Forum für Wissenschaft, Industrie und Wirtschaft

Hauptsponsoren:     3M 
Datenbankrecherche:

 

Historiker Jürgen Kocka erhält den internationalen Holberg Gedächtnispreis 2011

15.03.2011
Professor Jürgen Kocka wird mit dem internationalen Holberg Gedächtnispreis 2011 geehrt. Die Verleihung des mit 4,5 Millionen Kronen (ca. 575.000 Euro) dotierten internationalen Holberg Gedächtnispreises an Jürgen Kocka findet am 8. Juni in Bergen statt.

Jürgen Kocka, Professor für Geschichte, ist heute als Permanent Fellow am Internationalen Geisteswissenschaftlichen Kolleg „Arbeit und Lebenslauf in globalgeschichtlicher Perspektive“ der Humboldt-Universität zu Berlin tätig.
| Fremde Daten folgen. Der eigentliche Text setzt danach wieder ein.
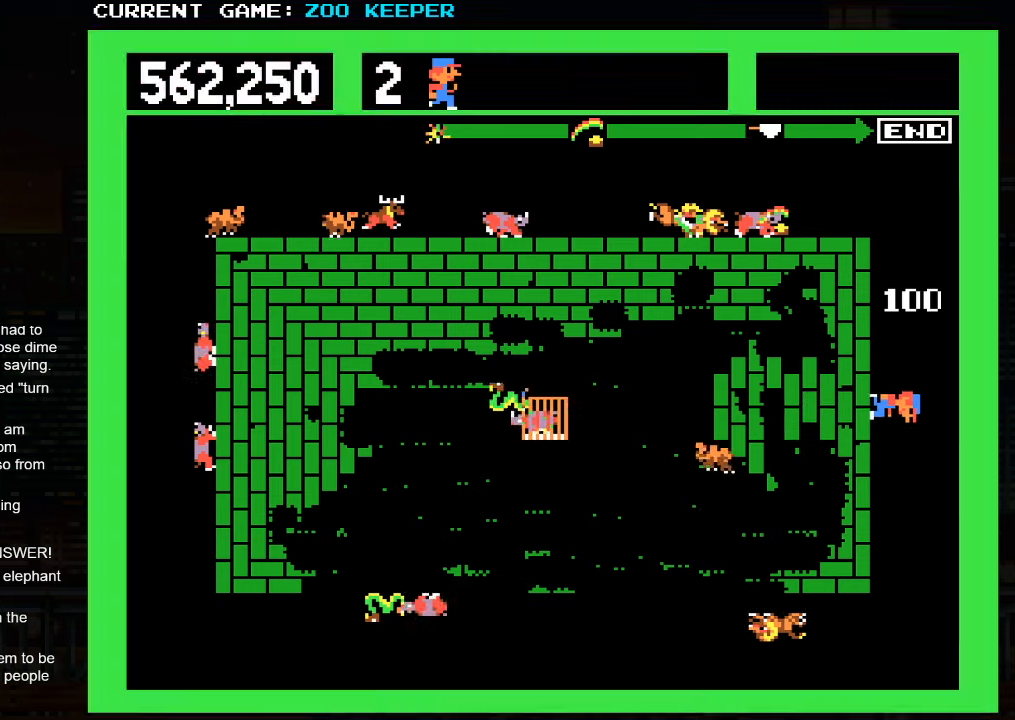
{"buttons": [], "left_stick": "center", "events": [[383, "left_stick", "center"]]}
Im Kolleg gehen internationale Gastwissenschaftler dem Beziehungs- und Wechselverhältnis von Arbeit und Lebenslauf komparativ und verflechtungsgeschichtlich nach, um Haupttrends zu bestimmen und die gegenwärtige Situation historisch einzukreisen.

In diesem Zusammenhang verfasst Jürgen Kocka aktuell ein Buch über den Kapitalismus und dessen Entwicklung in den vergangenen zweihundert Jahren.

Aus der Begründung des Fachkomitees für den Holberg-Preis heißt es: „Jürgen Kocka ist ein hervorragende Historiker, der durch die Öffnung zu den Nachbarwissenschaften hin entscheidend an einem Paradigmenwechsel der deutschen Historiographie mitgewirkt und die Bedeutung transnationaler, komparativer Annäherung aufgezeigt hat. Seine Geschichtsforschung stellt einen monumentalen Einsatz auf dem Gebiet des europäischen Bürgertums, der Arbeitswelt und der Betriebsorganisation dar. Er untersucht die vielfältigen Seiten sozialer Stratifikation und die sich unablässig verändernde Erwerbsarbeit.”

Jürgen Kocka hat entscheidenden Einfluss auf zentrale theoretische und methodologische Problemstellungen der Geschichtswissenschaft ausgeübt. In seinen wissenschaftlichen Arbeiten greift er Fragen auf, die Historiographie und Ethik zum Inhalt haben und das politische und kulturelle Selbstverständnis Deutschlands und seiner Rolle in Europa vor und nach der Wiedervereinigung berühren.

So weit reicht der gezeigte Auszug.